A significant NIHR grant will enable researchers at Bath to develop revolutionary technology to help expand early dementia diagnosis.

Through Fastball EEG, Dr George Stothart looks for subtle changes occurring in a patient’s brain waves, which can be early sign that dementia or Alzheimer’s may be present. Image credit: University of Bath.
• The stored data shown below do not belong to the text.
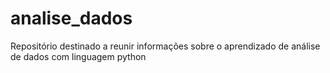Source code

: # analise_dados
Repositório destinado a reunir informações sobre o aprendizado de análise de dados com linguagem python 
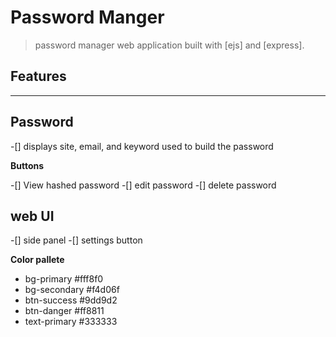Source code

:# Password Manger

> password manager web application built with [ejs] and [express].

## Features

---

## Password

-[] displays site, email, and keyword used to build the password

**Buttons**

-[] View hashed password
-[] edit password
-[] delete password

## web UI

-[] side panel
-[] settings button

**Color pallete**

- bg-primary #fff8f0
- bg-secondary #f4d06f
- btn-success #9dd9d2
- btn-danger #ff8811
- text-primary #333333
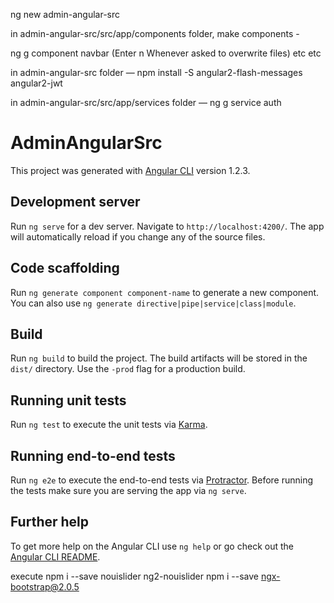 ﻿ng new admin-angular-src

in admin-angular-src/src/app/components folder, make components -

ng g component navbar (Enter n Whenever asked to overwrite files)  etc etc 

in admin-angular-src folder — npm install -S angular2-flash-messages angular2-jwt

in admin-angular-src/src/app/services folder — ng g service auth




# AdminAngularSrc

This project was generated with [Angular CLI](https://github.com/angular/angular-cli) version 1.2.3.

## Development server

Run `ng serve` for a dev server. Navigate to `http://localhost:4200/`. The app will automatically reload if you change any of the source files.

## Code scaffolding

Run `ng generate component component-name` to generate a new component. You can also use `ng generate directive|pipe|service|class|module`.

## Build

Run `ng build` to build the project. The build artifacts will be stored in the `dist/` directory. Use the `-prod` flag for a production build.

## Running unit tests

Run `ng test` to execute the unit tests via [Karma](https://karma-runner.github.io).

## Running end-to-end tests

Run `ng e2e` to execute the end-to-end tests via [Protractor](http://www.protractortest.org/).
Before running the tests make sure you are serving the app via `ng serve`.

## Further help

To get more help on the Angular CLI use `ng help` or go check out the [Angular CLI README](https://github.com/angular/angular-cli/blob/master/README.md).







execute npm i --save nouislider ng2-nouislider
npm i --save ngx-bootstrap@2.0.5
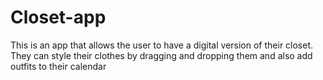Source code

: # Closet-app
This is an app that allows the user to have a digital version of their closet. They can style their clothes by dragging and dropping them and also add outfits to their calendar
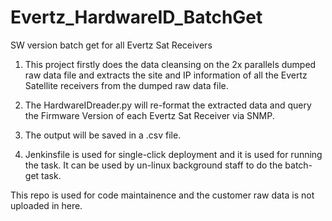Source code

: # Evertz_HardwareID_BatchGet
SW version batch get for all Evertz Sat Receivers



1. This project firstly does the data cleansing on the 2x parallels dumped raw data file 
and extracts the site and IP information of all the Evertz Satellite receivers from the dumped raw data file.

2. The HardwareIDreader.py will re-format the extracted data and query the Firmware Version of each Evertz Sat Receiver via SNMP.

3. The output will be saved in a .csv file.

4. Jenkinsfile is used for single-click deployment and it is used for running the task. 
It can be used by un-linux background staff to do the batch-get task.


This repo is used for code maintainence and the customer raw data is not uploaded in here.

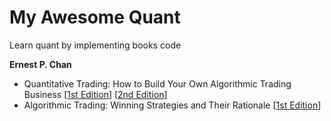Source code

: # My Awesome Quant
Learn quant by implementing books code

**Ernest P. Chan**
* Quantitative Trading: How to Build Your Own Algorithmic Trading Business [[1st Edition](https://www.amazon.com/Quantitative-Trading-Build-Algorithmic-Business/dp/0470284889)] [[2nd Edition](https://www.amazon.com/Quantitative-Trading-Build-Algorithmic-Business/dp/1119800064)]
* Algorithmic Trading: Winning Strategies and Their Rationale [[1st Edition](https://www.amazon.com/Algorithmic-Trading-Winning-Strategies-Rationale/dp/1118460146)]
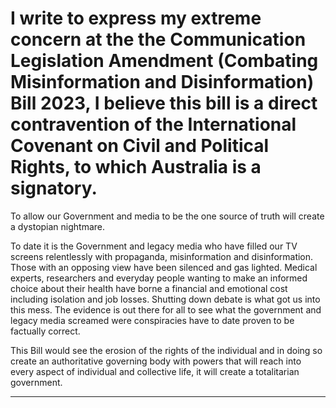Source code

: # I write to express my extreme concern at the the Communication Legislation Amendment (Combating Misinformation and Disinformation) Bill 2023, I believe this bill is a direct contravention of the International Covenant on Civil and Political Rights, to which Australia is a signatory.

 To allow our Government and media to be the one source of truth will create a dystopian nightmare.

 To date it is the Government and legacy media who have filled our TV screens relentlessly with propaganda, misinformation and disinformation. Those with an opposing view have been silenced and gas lighted. Medical experts, researchers and everyday people wanting to make an informed choice about their health have borne a financial and emotional cost including isolation and job losses.  Shutting down debate is what got us into this mess. The evidence is out there for all to see what the government and legacy media screamed were conspiracies have to date proven to be factually correct.

 This Bill would see the erosion of the rights of the individual and in doing so create an authoritative governing body with powers that will reach into every aspect of individual and collective life, it will create a totalitarian government.


-----

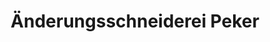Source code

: ---
title: "Änderungsschneiderei Peker"
url: /suedbrookmerland/aenderungsschneiderei-peker/
shop: Wäscherei
---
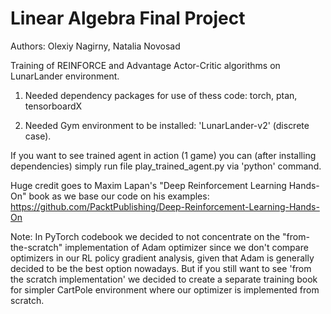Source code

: # Linear Algebra Final Project
Authors: Olexiy Nagirny, Natalia Novosad

Training of REINFORCE and Advantage Actor-Critic algorithms on LunarLander environment.

1) Needed dependency packages for use of thess code:
torch, ptan, tensorboardX

2) Needed Gym environment to be installed: 'LunarLander-v2' (discrete case).

If you want to see trained agent in action (1 game) you can (after installing dependencies) simply run file play_trained_agent.py via 'python' command. 

Huge credit goes to Maxim Lapan's "Deep Reinforcement Learning Hands-On" book as we base our code on his examples:
https://github.com/PacktPublishing/Deep-Reinforcement-Learning-Hands-On


Note: In PyTorch codebook we decided to not concentrate on the "from-the-scratch" implementation of Adam optimizer since we don't compare optimizers in our RL policy gradient analysis, given that Adam is generally decided to be the best option nowadays. But if you still want to see 'from the scratch implementation' we decided to create a separate training book for simpler CartPole environment where our optimizer is implemented from scratch.

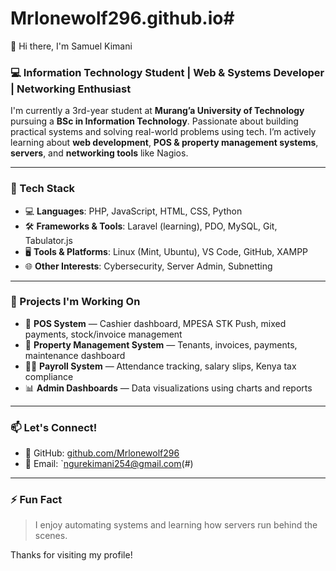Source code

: # Mrlonewolf296.github.io# 
👋 Hi there, I'm Samuel Kimani

### 💻 Information Technology Student | Web & Systems Developer | Networking Enthusiast

I'm currently a 3rd-year student at **Murang’a University of Technology** pursuing a **BSc in Information Technology**. Passionate about building practical systems and solving real-world problems using tech. I’m actively learning about **web development**, **POS & property management systems**, **servers**, and **networking tools** like Nagios.

---

### 🔧 Tech Stack
- 💻 **Languages**: PHP, JavaScript, HTML, CSS, Python
- 🛠️ **Frameworks & Tools**: Laravel (learning), PDO, MySQL, Git, Tabulator.js
- 🖥️ **Tools & Platforms**: Linux (Mint, Ubuntu), VS Code, GitHub, XAMPP
- 🌐 **Other Interests**: Cybersecurity, Server Admin, Subnetting

---

### 🚀 Projects I'm Working On
- 🛒 **POS System** — Cashier dashboard, MPESA STK Push, mixed payments, stock/invoice management
- 🏢 **Property Management System** — Tenants, invoices, payments, maintenance dashboard
- 👨‍💼 **Payroll System** — Attendance tracking, salary slips, Kenya tax compliance
- 📊 **Admin Dashboards** — Data visualizations using charts and reports

---

### 📫 Let's Connect!
- 🔗 GitHub: [github.com/Mrlonewolf296](https://github.com/Mrlonewolf296)
- 📧 Email: `ngurekimani254@gmail.com(#)

---

### ⚡ Fun Fact
> I enjoy automating systems and learning how servers run behind the scenes.

Thanks for visiting my profile!
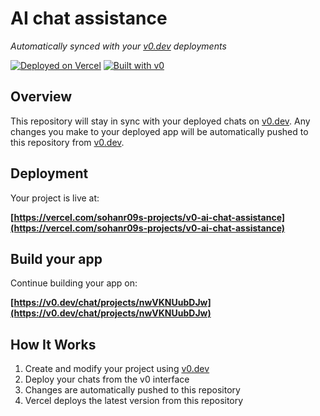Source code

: # AI chat assistance

*Automatically synced with your [v0.dev](https://v0.dev) deployments*

[![Deployed on Vercel](https://img.shields.io/badge/Deployed%20on-Vercel-black?style=for-the-badge&logo=vercel)](https://vercel.com/sohanr09s-projects/v0-ai-chat-assistance)
[![Built with v0](https://img.shields.io/badge/Built%20with-v0.dev-black?style=for-the-badge)](https://v0.dev/chat/projects/nwVKNUubDJw)

## Overview

This repository will stay in sync with your deployed chats on [v0.dev](https://v0.dev).
Any changes you make to your deployed app will be automatically pushed to this repository from [v0.dev](https://v0.dev).

## Deployment

Your project is live at:

**[https://vercel.com/sohanr09s-projects/v0-ai-chat-assistance](https://vercel.com/sohanr09s-projects/v0-ai-chat-assistance)**

## Build your app

Continue building your app on:

**[https://v0.dev/chat/projects/nwVKNUubDJw](https://v0.dev/chat/projects/nwVKNUubDJw)**

## How It Works

1. Create and modify your project using [v0.dev](https://v0.dev)
2. Deploy your chats from the v0 interface
3. Changes are automatically pushed to this repository
4. Vercel deploys the latest version from this repository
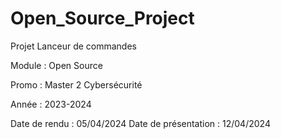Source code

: # Open_Source_Project
Projet Lanceur de commandes

Module : Open Source

Promo : Master 2 Cybersécurité

Année : 2023-2024

Date de rendu : 05/04/2024
Date de présentation : 12/04/2024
A simple but revolutionary test to improve early detection for dementia and Alzheimer’s disease could soon be helping patients and their families, thanks to a significant £1.5 million funding boost awarded to the universities of Bath and Bristol.

Supported by the National Institute for Health and Care Research (NIHR)’s Invention for Innovation (i4i) funding, the project will see researchers Dr George Stothart and Dr Liz Coulthard scale-up testing and development for their innovative ‘Fastball EEG’ dementia assessment at Southmead Hospital in Bristol.

‘Fastball’ is a passive, completely non-invasive test which measures patients’ brain waves whilst they watch a series of flashing images displayed on a screen. Developed in-house by the researchers, the technology requires users to wear an electroencephalogram (EEG) headset, which is linked to a computer for analysis.

Previous research from Dr Stothart, Dr Coulthard and colleagues has shown Fastball to be highly effective at picking up small, subtle changes in brain waves which occur when a person remembers an image. They have demonstrated that this response changes as a person develops dementia, offering hope as a breakthrough for early diagnosis.